It would also follow, where such an application is brought on the basis of urgency, the proper grounds for urgency should be clearly set out in the papers as contemplated in Rule 6 (12) (b) of the Uniform Rules of Court.

When the High Court hears a surrogacy application and performs its judicial discretion, it may request any additional information from the parties (or any other institution), to assist it in the determination of the application.

The affidavit accompanying the application should contain the following:

  1. All factors as set out in the Act, together with documentary proof where applicable.
  2. Whether there have been any previous applications for surrogacy; the division in which the application was brought, whether such an application was granted and/or refused. If it was refused, the reasons for the refusal should be set out.
  3. A report by a clinical psychologist in respect of the commissioning parents and a separate report in respect of the surrogate and her partner.
  4. A medical report regarding the surrogate mother.
  5. Details and proof of payment of any compensation for services rendered, either to the surrogate herself or to the intermediary, the donor, the clinic or any third party involved in the process.
  6. All agreements between the surrogate and any intermediary, or any other person who is involved in the process.
  7. Full particulars, if any agency was involved, any payment to such agency as well as an affidavit by that agency.
  8. Whether any of the commissioning parents have been charged with, or convicted of a violent crime or crime of a sexual nature.

In respect of the enrolment or registration of the matter with the Court, the guidelines noted below should be followed, in order to protect the identities of the parties:

  1. Any party who seeks to bring an application will follow normal procedures for the matter to be issued by the Registrar.
  2. The court file must thereafter be brought to the office of the Deputy Judge President, together with a letter explaining the facts and that the application is brought in terms of section 295 of Act 38 of 2005 and requesting a date for hearing. In the event that any urgency exists in the hearing of the matter, that must be set out in the letter as well.
  3. The Deputy Judge President will then give further directions as to how this matter shall be heard in due course, including the allocation of the judge for the hearing the matter.
  4. Any consideration in respect of holding the hearing “in camera” (no member of the public can be present), must be addressed to the judge who is allocated to hear the matter, once the parties are notified of the relevant date of the hearing.

* ex parte is a Latin term meaning “from one party”, indicating that one of the parties in respect of the proceedings is absent.

11 Sep

Legal and Constitutional Issues arising from Surrogacy Applications

The contents of this article refer to the case Parte WH and Others (2011) (6) SA 514 (GNP)

Certain constitutional and legal issues invariably arise out of surrogacy applications and we deal with some of them below.


As South African Law recognises heterosexual as well as same sex civil marriages and in the light of the fact that no discrimination on grounds of sexual orientation is allowed. Same sex couples must be treated in exactly the same manner as any heterosexual couple and any deviation from that will be unconstitutional. This has already been confirmed in numerous cases.

In our view, care should be taken that different tests are not applied to same sex couples which could be discriminatory. For example, in some of the cases, same sex couples were required to show that there will be so-called “maternal influences” which the child would be subjected too. The mothering of the child is a function that very often does not have anything to do with the gender of a parent. In any event many children grow up without a father or a mother and the Court should safeguard that it does not try to create a utopia for children born from surrogacy which is far removed from the social reality of society.

If one considers the provisions of Section 292(1) (c) then it is evident that the Legislature has contemplated that a single person may also be a commissioning parent. This appears to be in line with the prohibition of non-discrimination located in Section 9 of the Constitution.


In terms of section 28(2) of the Constitution a child’s best interests are of paramount importance in every matter concerning the child. This approach is echoed in section 7 of the Act.

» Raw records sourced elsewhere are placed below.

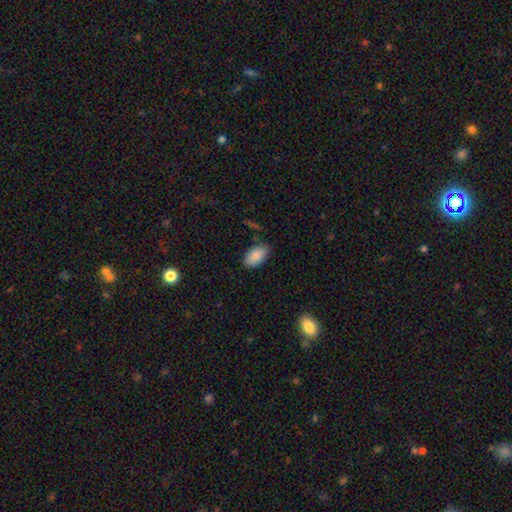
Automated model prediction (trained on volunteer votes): Smooth or featured? smooth (89%)
How rounded? in between (94%)
Merging? none (81%)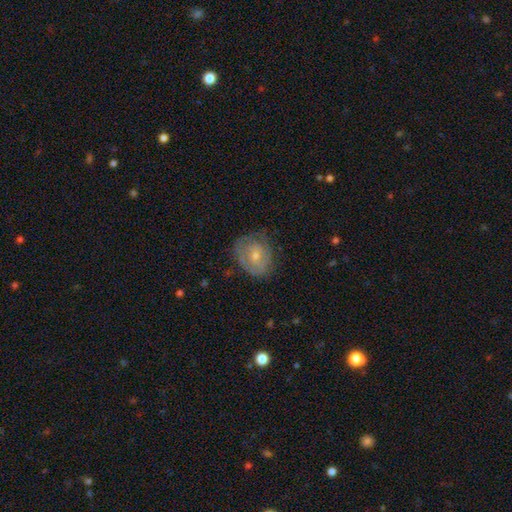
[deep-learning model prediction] This is possibly a featured or disk galaxy (57%). It is clearly not viewed edge-on (96%). Bar: likely no (72%). Spiral arm pattern: likely yes (63%). Central bulge: possibly small (55%). Merging: likely none (67%).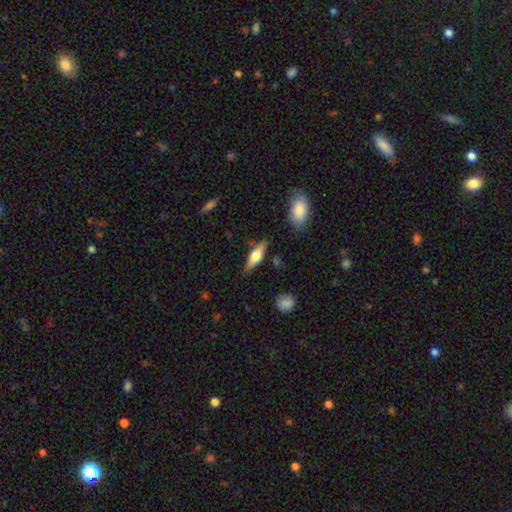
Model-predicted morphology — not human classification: Smooth or featured? featured or disk (55%)
Edge-on disk? yes (95%)
Edge-on bulge? rounded (88%)
Merging? none (84%)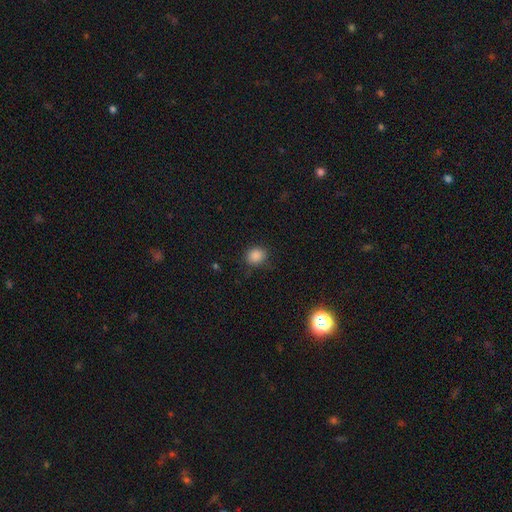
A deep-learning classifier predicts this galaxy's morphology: type=smooth (85%); roundness=round (74%); merging=none (81%).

Prior to the enactment of the Act the position with regard to the acquisition of parental responsibilities, in relation to the child by the commissioning parents was that the mother who gave birth to the child and her husband, if married were regarded as the parents of the child. Therefore the commissioning parents could only become the legal parents if they followed adoption procedures. The result of this was that where the surrogate mother changed her mind and did not wish to consent to the adoption of the baby she could do so irrespective of the genetic origin of the child. This issue was clearly a concern as it could impact directly on the best interests of the child as uncertainty regarding the parents could impact negatively on the child.

In terms of section 297(b) and (c) of the Act the surrogate mother has to hand the child over as soon as is reasonably possible after the birth and neither she or her partner or relatives have any right of parenthood or care.

The best interests of the child are furthermore addressed, in that the agreement may not be terminated after the artificial fertilization has taken place. However, a surrogate mother who is also a genetic parent of the child may prior the lapse of the 60 days after the birth of the child terminate the agreement.

Section 298(2) of the Act dictates that the Court must terminate the confirmation of the agreement upon finding, after notice to the parties and a hearing, that the mother has voluntarily terminated the agreement and that she understands the effect of the termination, and a Court may issue any other appropriate order if it is in the best interests of the child. In the light of the fact that the Court can issue “an appropriate order” the Court will be in a position to ensure that the best interests of the child is protected on termination of the agreement.

The best interest principle has not been given an exhaustive content, but the standard should be flexible as individual circumstances will determine the best interests of the child.

A Court considers the question of the best interests of the child care should be taken that the rights of the commissioning parents in terms of the Bill of Rights and the Promotion of Equality and Prevention of Unfair Discrimination Act, Act No. 4 of 2000 are not violated by unnecessary invasion of the privacy of commissioning parents or by setting the bar too high for parents whose only option is to have a child by way of surrogacy. This will entail a value judgment by the Court taking into consideration the circumstances of the particular case.


While agencies that introduce potential commissioning parents to potential surrogate mothers generally play an important facilitative role, there are at the same time concerns that the involvement of agencies in the introduction of surrogate mothers can also easily lead to abuse. One would be naïve not to see how it is possible to develop to a point where “a womb for hire” could become de facto part of surrogacy practise. From an overview of international practise it becomes clear that, particularly in countries such as ours with deep socio-economic disparities and the prevalence of poverty, that the possibility of abuse of underprivileged women is a real and ever present danger. Ideally the involvement of agencies should be the subject of regulation and oversight in order to avoid abuse which ordinarily is very difficult to detect from the face of a contract of surrogacy. Commercial surrogacy can quite easily be disguised and payments in contravention of the law can just as easily be included under the guise of legal and legitimate payments.

Any payment to any person other than those set out in section 301 of the Act is prohibited. This would include any facilitation fee to any person who introduced the surrogate mother to the commissioning parents or any compensation of any nature other than those that the Act makes provision for and which can only include the expenses of the surrogate mother as set out in the Act, legal and medical expenses. The affidavit should state that no such fee was paid to any person.

If any agency is involved, full particulars regarding that agency should be revealed. An affidavit by the agency should also be filed containing the following:

  1. the business of the agency
  2. whether any form of payment is paid to or by the agency in regard of any aspect of the surrogacy
  3. what exactly the agency’s involvement was regarding the
    1. introduction of the surrogate mother,
    2. how the information regarding the surrogate mother was obtained by the agency, and
  4. whether the surrogate mother received any compensation at all from the agency or the commissioning parents.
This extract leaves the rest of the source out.